The German Aerospace Centre has developed two female dummies for the upcoming Artemis I space mission as NASA plans to send the first woman to the moon in the next two years.
Researchers at the German Aerospace Centre (DLR) in Cologne have developed two female dummies for the NASA Artemis I space flight later this year.
With the Artemis I mission, NASA will gather data on the dummies ahead of sending women to the moon for the first time on the third Artemis space flight. It will also be the first time a spaceship has been sent to the moon in almost 50 years.
Helga and Zohar, the names of the dummies, will be placed in a capsule and shot into space to measure the radiation exposure on a female body during the Artemis I flight, expected to last five or six weeks.
Helga and Zohar are known as anthropomorphic phantoms, objects modelled on the human upper body with similar tissue characteristics to a woman’s.
On the NASA Artemis I mission, the two phantoms will be used to determine the radiation risk on female astronauts as part of the DLR’s MARE experiment.
MARE project leader Dr Thomas Berger said: “Both dummies are made of materials that mimic the human bones, soft tissues and organs of an adult woman. Over 10,000 passive sensors and 34 active radiation detectors are integrated into the 38 discs that make up the dummies.”
NASA said in a statement on 21st September 2020: “Following a series of critical contract awards and hardware milestones, NASA has shared an update on its Artemis program, including the latest Phase 1 plans to land the first woman and the next man on the surface of the Moon in 2024.
“In the 18 months since NASA accepted a bold challenge to accelerate its exploration plans by more than four years and establish sustainable exploration by the end of the decade, the agency has continued to gain momentum toward sending humans to the Moon again for the first time since the last Apollo lunar mission in 1972.
“Following a successful hot fire test, the core stage will be shipped to the agency’s Kennedy Space Center in Florida for integration with the spacecraft.
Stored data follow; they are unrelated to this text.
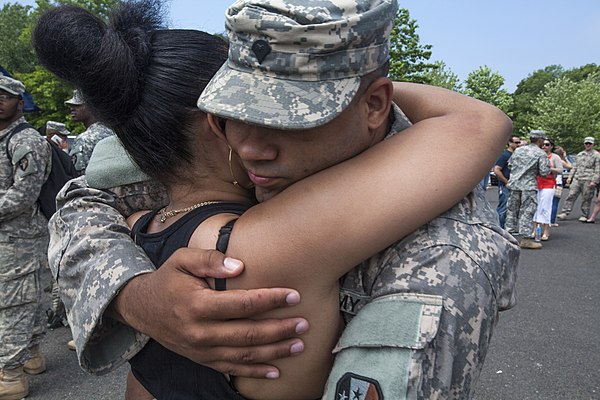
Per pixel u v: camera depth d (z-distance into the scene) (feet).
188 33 3.51
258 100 2.54
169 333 2.82
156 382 3.52
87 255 3.56
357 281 2.80
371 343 2.51
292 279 2.61
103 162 4.09
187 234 3.15
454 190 2.63
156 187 4.13
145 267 3.26
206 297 2.65
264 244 2.64
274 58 2.55
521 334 13.85
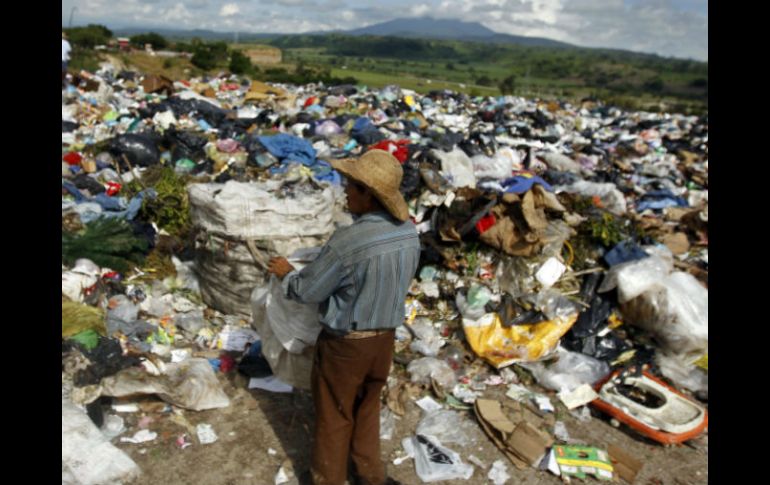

NASA will launch an SLS and an Orion together on two flight tests around the Moon to check performance, life support, and communication capabilities. The first mission – known as Artemis I – is on track for 2021[now August 2022] without astronauts, and Artemis II will fly with crew in 2023.
“In 2024, Artemis III will be humanity’s return to the surface of the Moon – landing the first astronauts on the lunar South Pole. After launching on SLS, astronauts will travel about 240,000 miles to lunar orbit aboard Orion, at which point they will directly board one of the new commercial human landing systems, or dock to the Gateway to inspect it and gather supplies before boarding the landing system for their expedition to the surface.
“Wearing modern spacesuits that allow for greater flexibility and movement than those of their Apollo predecessors, astronauts will collect samples and conduct a range of science experiments over the course of nearly seven days. Using the lander, they will return to lunar orbit before ultimately heading home to Earth aboard Orion.”
NASA added: “Throughout the Artemis program, robots and humans will search for, and potentially extract, resources such as water that can be converted into other usable resources, including oxygen and fuel. By fine-tuning precision landing technologies as well as developing new mobility capabilities, astronauts will travel farther distances and explore new regions of the Moon.”